Some of my other work as a director, lighting cameraman and editor, including personal projects, tests and other non-commercial films. I hope to update this page regularly.
I filmed this video for a very talented multi-instrumentalist friend of mine David Youngs. He plays astonishing acoustic guitar using a very percussive tapping technique that has to be seen to be believed – hence the video. He also plays drums and percussion to a very high level – he is stupidly talented basically!
I used a combination of PMW350 and Canon 5DMk11 and the clolur grading was done with Magic Bullet Colorista and Looks.
As part of Hawstead’s entry to the Suffolk Village of the Year competition 2014 we were asked to produce a video to show at the ‘semi-final’ stage.
We were very happy to help. In the little more than a year we have lived in Hawstead we’ve made many friends and enjoyed being pat of a real community. The villagers got behind the project – as they invariably do – and in less than a week we’d produced a film that captures the strong sense of community that exists here.
This interview with the late Douglas Adams was filmed in November 1997 at his home in London, on Betacam SP in 4×3 – state of the art at the time!
I was making a video for CyberLife about the artificial-life (AL) technology being used in their Creatures series of computer games. Douglas was impressed with the evolutionary, bottom-up approach that CyberLife had used to evolve life-like digital entities that could learn and pass on characteristics from generation to generation. Douglas was a true geek, fascinated by evolutionary biology and computer science, and one of the first people in the UK to own an Apple Mac. Douglas’s ability to ‘riff’ on subjects that interested him was exceptional and in this interview he talks about the potential for AL, as it seemed at the time. CyberLife’s unique approach to developing artificial-life seemed then to have huge potential outside of Creatures, for example in industrial applications that could fundamentally change the way we interact with computers and software.
Thirteen years later and we’re still waiting for the AL revolution to happen. Perhaps the world was not (and still isn’t) ready to hand over control to digital life forms, or perhaps the difficulties in applying AL to the real world were insurmountable. I’m not sure, but either way the company CyberLife no longer exists. However, Creatures continue to survive and thrive with many devoted fans breeding digital communities. Steve Grand, the chief architect of CyberLife’s technology, is still working on AL and may yet unleash his creations on an unsuspecting world.
The two things I remember most about interviewing Douglas Adams, as well as how engaging he was, were firstly that he was very tall (at least 6’ 5”), and the furniture in his house was correspondingly huge. So although he looks perfectly in proportion sitting on his vast sofa, I felt rather small in comparison.
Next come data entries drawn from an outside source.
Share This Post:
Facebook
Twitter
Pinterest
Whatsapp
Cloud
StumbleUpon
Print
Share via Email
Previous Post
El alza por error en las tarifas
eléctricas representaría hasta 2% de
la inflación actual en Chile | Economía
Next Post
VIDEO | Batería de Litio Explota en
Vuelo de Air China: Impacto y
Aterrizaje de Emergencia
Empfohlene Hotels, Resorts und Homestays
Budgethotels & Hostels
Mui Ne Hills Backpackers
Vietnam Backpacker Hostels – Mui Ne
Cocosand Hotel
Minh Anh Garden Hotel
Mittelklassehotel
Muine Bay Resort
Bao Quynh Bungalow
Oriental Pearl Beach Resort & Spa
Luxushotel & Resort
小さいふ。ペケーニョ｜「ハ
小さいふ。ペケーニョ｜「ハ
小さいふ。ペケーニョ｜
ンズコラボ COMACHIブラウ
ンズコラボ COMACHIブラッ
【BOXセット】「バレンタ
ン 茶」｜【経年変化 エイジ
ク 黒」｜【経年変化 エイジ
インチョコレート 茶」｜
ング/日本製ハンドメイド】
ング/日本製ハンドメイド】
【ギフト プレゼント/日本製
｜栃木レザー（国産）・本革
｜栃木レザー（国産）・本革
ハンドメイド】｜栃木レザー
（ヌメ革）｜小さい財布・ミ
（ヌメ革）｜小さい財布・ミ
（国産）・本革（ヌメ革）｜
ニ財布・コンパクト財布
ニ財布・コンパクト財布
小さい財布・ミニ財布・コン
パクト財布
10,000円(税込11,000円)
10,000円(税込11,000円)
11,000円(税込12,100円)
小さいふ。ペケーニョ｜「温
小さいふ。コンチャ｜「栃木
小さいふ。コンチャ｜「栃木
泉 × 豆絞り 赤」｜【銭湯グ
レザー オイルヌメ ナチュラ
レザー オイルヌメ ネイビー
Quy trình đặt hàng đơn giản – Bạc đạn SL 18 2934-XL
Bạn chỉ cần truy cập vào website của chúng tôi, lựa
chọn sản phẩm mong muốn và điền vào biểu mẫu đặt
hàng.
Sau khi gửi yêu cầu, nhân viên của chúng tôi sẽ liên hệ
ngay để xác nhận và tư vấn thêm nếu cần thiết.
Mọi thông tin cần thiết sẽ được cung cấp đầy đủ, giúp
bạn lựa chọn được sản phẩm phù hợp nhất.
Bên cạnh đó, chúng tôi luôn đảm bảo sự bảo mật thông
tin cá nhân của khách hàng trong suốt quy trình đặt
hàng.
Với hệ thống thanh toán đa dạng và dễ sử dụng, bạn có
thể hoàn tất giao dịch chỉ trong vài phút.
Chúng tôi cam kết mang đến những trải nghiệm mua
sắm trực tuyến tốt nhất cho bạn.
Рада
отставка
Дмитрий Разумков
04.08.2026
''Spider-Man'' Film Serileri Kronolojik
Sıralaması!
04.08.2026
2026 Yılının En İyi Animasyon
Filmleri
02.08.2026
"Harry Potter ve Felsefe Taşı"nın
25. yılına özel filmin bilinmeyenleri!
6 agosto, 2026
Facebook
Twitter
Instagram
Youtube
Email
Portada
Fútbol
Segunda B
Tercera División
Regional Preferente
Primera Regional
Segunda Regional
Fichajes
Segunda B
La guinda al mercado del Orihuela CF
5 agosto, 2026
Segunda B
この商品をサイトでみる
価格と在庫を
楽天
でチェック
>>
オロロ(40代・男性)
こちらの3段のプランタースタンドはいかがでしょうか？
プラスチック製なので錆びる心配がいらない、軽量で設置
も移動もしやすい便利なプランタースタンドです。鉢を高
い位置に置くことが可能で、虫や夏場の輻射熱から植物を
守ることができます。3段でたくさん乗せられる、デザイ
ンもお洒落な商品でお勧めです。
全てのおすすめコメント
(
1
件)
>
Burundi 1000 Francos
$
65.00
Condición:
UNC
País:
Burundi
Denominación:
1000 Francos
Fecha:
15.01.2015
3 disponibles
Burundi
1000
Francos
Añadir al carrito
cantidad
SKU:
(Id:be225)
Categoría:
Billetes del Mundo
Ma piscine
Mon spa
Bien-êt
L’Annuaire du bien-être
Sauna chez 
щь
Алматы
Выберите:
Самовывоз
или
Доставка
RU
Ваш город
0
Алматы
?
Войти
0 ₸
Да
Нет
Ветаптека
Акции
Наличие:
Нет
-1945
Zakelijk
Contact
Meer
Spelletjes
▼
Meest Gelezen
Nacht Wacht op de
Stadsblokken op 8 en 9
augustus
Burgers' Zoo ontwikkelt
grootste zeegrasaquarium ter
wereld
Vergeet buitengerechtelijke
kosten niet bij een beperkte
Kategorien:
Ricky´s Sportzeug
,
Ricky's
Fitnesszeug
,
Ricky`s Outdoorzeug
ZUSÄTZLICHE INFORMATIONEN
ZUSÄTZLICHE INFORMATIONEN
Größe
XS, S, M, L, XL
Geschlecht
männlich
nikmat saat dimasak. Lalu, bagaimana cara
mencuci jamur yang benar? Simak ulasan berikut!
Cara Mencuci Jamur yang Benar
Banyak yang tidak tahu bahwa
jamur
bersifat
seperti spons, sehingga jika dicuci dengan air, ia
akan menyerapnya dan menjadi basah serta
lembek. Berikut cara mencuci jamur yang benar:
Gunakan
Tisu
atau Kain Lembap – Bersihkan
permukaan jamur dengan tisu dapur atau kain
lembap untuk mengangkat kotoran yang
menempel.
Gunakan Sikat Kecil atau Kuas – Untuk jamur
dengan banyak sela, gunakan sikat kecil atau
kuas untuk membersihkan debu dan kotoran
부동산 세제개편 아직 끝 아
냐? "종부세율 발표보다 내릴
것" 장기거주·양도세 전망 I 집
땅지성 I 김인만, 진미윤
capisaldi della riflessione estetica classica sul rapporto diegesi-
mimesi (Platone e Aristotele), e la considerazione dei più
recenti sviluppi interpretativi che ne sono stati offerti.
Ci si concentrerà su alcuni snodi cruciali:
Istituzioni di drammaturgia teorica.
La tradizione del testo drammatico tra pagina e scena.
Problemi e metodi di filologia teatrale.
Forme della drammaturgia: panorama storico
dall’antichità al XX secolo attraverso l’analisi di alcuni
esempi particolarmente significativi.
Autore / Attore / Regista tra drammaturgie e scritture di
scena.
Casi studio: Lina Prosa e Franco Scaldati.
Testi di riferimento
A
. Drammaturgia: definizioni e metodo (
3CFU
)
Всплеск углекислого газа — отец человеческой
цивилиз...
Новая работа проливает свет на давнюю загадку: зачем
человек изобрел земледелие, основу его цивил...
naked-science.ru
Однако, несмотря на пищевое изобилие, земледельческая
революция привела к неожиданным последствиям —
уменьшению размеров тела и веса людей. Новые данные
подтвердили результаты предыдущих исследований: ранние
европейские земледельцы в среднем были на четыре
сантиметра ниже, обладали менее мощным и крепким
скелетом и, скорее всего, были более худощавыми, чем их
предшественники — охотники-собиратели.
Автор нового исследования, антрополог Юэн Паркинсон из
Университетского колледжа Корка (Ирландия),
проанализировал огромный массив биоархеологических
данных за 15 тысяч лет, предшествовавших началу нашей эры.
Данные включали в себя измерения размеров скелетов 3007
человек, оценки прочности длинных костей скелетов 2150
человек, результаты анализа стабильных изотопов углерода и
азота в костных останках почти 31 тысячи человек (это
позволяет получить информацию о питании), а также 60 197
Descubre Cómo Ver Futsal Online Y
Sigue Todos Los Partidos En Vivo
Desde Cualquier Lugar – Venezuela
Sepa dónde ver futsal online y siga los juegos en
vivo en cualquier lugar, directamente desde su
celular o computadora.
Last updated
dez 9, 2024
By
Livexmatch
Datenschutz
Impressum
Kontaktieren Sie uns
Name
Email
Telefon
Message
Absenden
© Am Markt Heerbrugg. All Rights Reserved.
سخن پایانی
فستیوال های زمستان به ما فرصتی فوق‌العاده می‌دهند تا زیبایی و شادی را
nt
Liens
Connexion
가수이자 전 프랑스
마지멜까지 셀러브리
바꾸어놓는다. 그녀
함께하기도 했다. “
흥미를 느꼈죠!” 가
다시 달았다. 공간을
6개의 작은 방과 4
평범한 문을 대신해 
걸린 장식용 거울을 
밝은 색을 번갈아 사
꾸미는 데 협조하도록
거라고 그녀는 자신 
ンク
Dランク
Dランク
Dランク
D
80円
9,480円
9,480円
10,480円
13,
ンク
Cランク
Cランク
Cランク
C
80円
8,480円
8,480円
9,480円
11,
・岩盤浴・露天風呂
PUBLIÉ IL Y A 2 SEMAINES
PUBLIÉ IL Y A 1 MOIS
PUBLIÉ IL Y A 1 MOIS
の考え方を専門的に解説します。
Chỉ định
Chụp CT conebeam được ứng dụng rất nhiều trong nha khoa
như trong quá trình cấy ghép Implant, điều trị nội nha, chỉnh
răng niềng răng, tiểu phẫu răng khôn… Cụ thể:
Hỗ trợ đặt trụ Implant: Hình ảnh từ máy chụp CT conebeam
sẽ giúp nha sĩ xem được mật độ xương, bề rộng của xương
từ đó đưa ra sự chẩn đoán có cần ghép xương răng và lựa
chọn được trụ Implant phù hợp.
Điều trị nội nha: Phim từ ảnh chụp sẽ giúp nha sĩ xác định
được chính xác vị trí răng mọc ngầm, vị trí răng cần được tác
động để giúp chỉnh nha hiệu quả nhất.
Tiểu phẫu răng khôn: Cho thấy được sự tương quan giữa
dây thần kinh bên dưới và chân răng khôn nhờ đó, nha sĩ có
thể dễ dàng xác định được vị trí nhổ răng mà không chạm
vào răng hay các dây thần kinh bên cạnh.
And secondly he insisted on sitting next to a life-sized sculpture of a naked human figure which looks innocent enough in the wide shot but I had to try and frame it out in the close-ups as the thing’s groin appeared next to Douglas’s head and was extremely distracting!
Steve Furber (CBE FRS FREng FBCS FIET CITP CEng) is the ICL Professor of Computer Engineering, School of Computer Science, University of Manchester.
Steve talks about developing the historic BBC Micro’ the ARM processor’ his current research and future directions for computer science. The interview was conducted in Cambridge on 30 November 2010.
From 1980 to 1990 Steve worked in the hardware development group within the R&D department at Acorn Computers Ltd, and was a principal designer of the BBC Microcomputer and the ARM 32-bit RISC microprocessor. Moving to the University of Manchester in 1990, he now leads the Advanced Processor Technologies group with interests in multicore and low-power computing, on-chip interconnect and neural systems engineering.
Steve is a Fellow of the Royal Society, the Royal Academy of Engineering, the British Computer Society, the Institution of Engineering and Technology and the IEEE, a member of Academia Europaea and a Chartered Engineer. In 2003 he was awarded a Royal Academy of Engineering Silver Medal; he held a Royal Society Wolfson Research Merit Award from 2004 to 2009; in 2007 he was awarded the IET Faraday Medal. He was awarded a CBE in the 2008 New Year Honours list and is a 2010 Millennium Technology Prize Laureate.
Test film for the Canon 5D Mk11 on an afternoon around my home city of Cambridge, UK.
Lenses used: Canon 24-70mm f/2.8 L and Nikon 105mm f/2.5 Ai-s.
Overall I’m very pleased with the image quality, although there are occasional moire and aliasing artefacts which is only to be expected.